What are the potential pitfalls of a long-term car loan?
May 25, 2018 11:43 AM   Subscribe

I have a car I don't currently need. I want to loan it to my sister for the long term, but I'd prefer to retain ownership in case my circumstances change and I need it back at some point in the future. What are the potential downsides of being the legal owner of a car while someone else is the primary driver?

I own an older car, worth about $3000. I do most of my commuting by bike or bus, so my partner and I only use the car a few times a week for grocery shopping and the occasional camping trip. Recently my partner acquired a much nicer, newer car. We barely need one car and we definitely don't need two, so I'd like to let my sister use my car long-term, but I'd prefer to retain title to it. The plan is for my sister to be primarily responsible for the car--she'd pay for insurance and at least some maintenance, be the primary driver, and keep it at her residence. (She doesn't currently have a car, and like me would probably only use it a few times a week.) What are the potential pitfalls, legal or interpersonal, of having someone else primarily responsible for the car while I'm still the legal owner? What are the best practices for doing this?
posted by fermion to Law & Government (12 answers total) 1 user marked this as a favorite
 
Your liability insurance still covers the car, so you would need to add your sister as an added driver and you would be responsible for the increases in your premiums if she was at fault in an accident while driving your car.
posted by hwyengr at 11:51 AM on May 25, 2018 [2 favorites]


I don't know about the laws in your state. But in Arizona, parking tickets are attached to the car, not the driver like a traffic ticket. So if she were to get a parking ticket, you're ultimately responsible, even if you didn't know about it. The city government here will send people to collection agencies over parking tickets. If your state puts the tickets on the car's record instead of the driver's, that's one potential pitfall.
posted by azpenguin at 12:02 PM on May 25, 2018 [3 favorites]


if she gets into an accident then you may liable.

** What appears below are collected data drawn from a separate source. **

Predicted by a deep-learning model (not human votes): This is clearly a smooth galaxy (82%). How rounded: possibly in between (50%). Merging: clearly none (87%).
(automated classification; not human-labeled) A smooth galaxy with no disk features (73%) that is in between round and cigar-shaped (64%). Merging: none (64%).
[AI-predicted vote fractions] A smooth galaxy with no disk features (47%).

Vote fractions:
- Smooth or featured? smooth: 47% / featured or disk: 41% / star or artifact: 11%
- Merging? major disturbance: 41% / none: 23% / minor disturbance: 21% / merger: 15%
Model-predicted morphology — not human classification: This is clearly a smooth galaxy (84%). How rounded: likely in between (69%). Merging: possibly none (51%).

My stepfather sold a car, the person who bought it never changed the title, that person drove drunk and killed someone in a head on collision. My stepfather received a lot of legal letters from prosecuting attorneys and insurance companies and detectives implying that he was implicated in the murder. He was able to show proof of sale to make the whole thing go away, but for a couple of weeks he was on the phone A LOT with a lot of people who could have ruined his life forever.

Put the title in her name, give her the car, do not hang this risk over your head for a 3 thousand dollar car.
posted by nikaspark at 12:11 PM on May 25, 2018 [25 favorites]

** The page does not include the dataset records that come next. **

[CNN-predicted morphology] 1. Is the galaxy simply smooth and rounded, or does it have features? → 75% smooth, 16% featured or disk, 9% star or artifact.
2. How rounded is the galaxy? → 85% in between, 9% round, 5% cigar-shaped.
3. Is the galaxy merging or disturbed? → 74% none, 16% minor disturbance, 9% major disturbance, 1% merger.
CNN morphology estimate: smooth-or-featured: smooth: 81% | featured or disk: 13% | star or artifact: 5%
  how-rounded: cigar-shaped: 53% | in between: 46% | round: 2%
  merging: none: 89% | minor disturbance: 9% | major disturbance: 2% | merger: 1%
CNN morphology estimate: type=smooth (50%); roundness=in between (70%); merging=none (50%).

I would be concerned more about the interpersonal friction.

Rhetorical question: Why not just gift the car to sis and be done with it (or legally sell it for the usual and customary $1)? Then she can do whatever she wants to do and it is not your problem and there is no sword of Damocles hanging over the relationship where she feels you will have a cow if she spilled something on the seats or didn't wash it often enough or whatever.

If you are in a position where you can afford to let someone more or less permanently borrow a $3000 item that you are not using, I think giving it away is a cheap price to pay for cutting out potential relationship drama and legal headaches. And if you can't afford to give her a $3000 gift, then I feel like you can't afford to lend it to her either. If the money matters, then just sell the car.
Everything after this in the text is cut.